Cote d'Ivoire: Pr N'guessan Kouamé - « L'image de l'Ens est ternie, l'école sombre dans la léthargie »

L'Ecole normale supérieure va mal, très mal même et son image est fortement ternie. L'établissement est plongé dans une léthargie, l'Ens est en train de sombrer depuis la venue de Sidibé Valy à la tête de cette institution.

La formation est au rabais et les années académiques sont validées sans examens pédagogiques sur le seul vouloir du directeur général », tel est, en un mot, le cri du cœur du Pr N'guessan Kouamé, secrétaire général du bureau national de la Coordination nationale des enseignants du supérieur et chercheur (CNEC), pour dénoncer ce qui se passe dans cette institution de formation des enseignants des lycées et collèges et personnels des établissements secondaires.

C'était au cours d'une conférence de presse tenue, hier, à l'Ens.

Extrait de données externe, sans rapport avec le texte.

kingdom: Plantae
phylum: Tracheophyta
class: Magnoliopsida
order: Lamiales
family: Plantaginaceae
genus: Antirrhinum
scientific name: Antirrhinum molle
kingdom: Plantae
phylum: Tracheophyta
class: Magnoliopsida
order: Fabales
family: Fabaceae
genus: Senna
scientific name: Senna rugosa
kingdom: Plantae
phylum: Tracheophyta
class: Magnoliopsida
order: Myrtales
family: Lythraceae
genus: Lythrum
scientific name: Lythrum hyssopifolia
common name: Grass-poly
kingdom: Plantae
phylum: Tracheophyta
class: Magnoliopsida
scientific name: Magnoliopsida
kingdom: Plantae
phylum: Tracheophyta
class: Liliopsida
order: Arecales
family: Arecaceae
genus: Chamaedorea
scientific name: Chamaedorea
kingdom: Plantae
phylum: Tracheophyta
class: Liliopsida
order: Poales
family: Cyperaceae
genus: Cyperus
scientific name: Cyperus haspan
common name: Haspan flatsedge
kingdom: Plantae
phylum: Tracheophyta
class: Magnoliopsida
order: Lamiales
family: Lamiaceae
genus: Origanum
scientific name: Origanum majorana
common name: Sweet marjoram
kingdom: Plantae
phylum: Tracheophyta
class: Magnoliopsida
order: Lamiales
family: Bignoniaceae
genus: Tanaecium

Selon le Pr N'guessan, par ailleurs enseignant dans ledit établissement, les problèmes soulevés par la Fesci sont réels, mais à côté de ceux-ci, l'établissement est frappé par des problèmes de gouvernance qui ternissent la renommée de cette Ecole, et mettent à mal la formation qui y est dispensée.

« Nous disons à la Fesci, c'est bien de dénoncer ce qui touche aux étudiants, mais il ne faut pas empêcher les enseignants de travailler » martèle le conférencier.

Avant de révéler ce qui suit, « 18.000 Francs exigés aux élèves pour l'organisation de fête de fin d'année et le payement de la tenue à 60.000 Francs uniquement chez un particulier désigné par la Direction de l'Ecole ».

Au niveau pédagogique, il n'a pas manqué de s'insurger contre les décisions jugées unilatérales du directeur Valy Sidibé. « Durant l'année scolaire 2019-2018, l'enseignement a été bloqué mais le directeur a attribué des notes aux étudiants.

Pour l'année 2019-2020, il n'y a pas eu d'examens pédagogiques et les candidats ont tous été déclarés admis.

Au niveau pédagogique, rien ne marche, les cours ne sont jamais achevés, seul le directeur décide de l'arrêt des cours, sur les 4 enseignements que nous dispensons aux étudiants, seul un seul se fait » décrie-t-il et d'ajouter, autre problème qui touche les enseignants qui, depuis, reste sans solution, la question des arriérés

« Nos arriérés de correction et de micro enseignement ne sont pas payés depuis 2017 et sont bloqués parce que le directeur refuse de les payer ».

Et le Secrétaire général de la Cnec de trancher pour dire : « Nous pensons que le directeur a atteint ses limites et d'ailleurs il doit faire valoir ses droits à la retraite, il ne peut plus rien apporter à l'Ens ».

Non sans oublier de dénoncer le passage au Cames des enseignants bloqué par le directeur de l'établissement. Et de lancer ceci « Quand on est à un tel poste de responsabilité, il faut travailler pour le pays et non pour soi-même, nous formons les formateurs, il faut former correctement ».

Pour lui, la solution à la mauvaise gouvernance des universités et grandes écoles de formation, c'est la mise en œuvre du projet de loi sur l'enseignement supérieur qui, depuis lors, est sur la table du ministre de l'Enseignement supérieur et qui demande des appels à candidatures pour tirer les meilleurs managers des Instituts de formation.

Après plusieurs tentatives de joindre le service de communication de l'ENS, nos appels sont restés sans suite.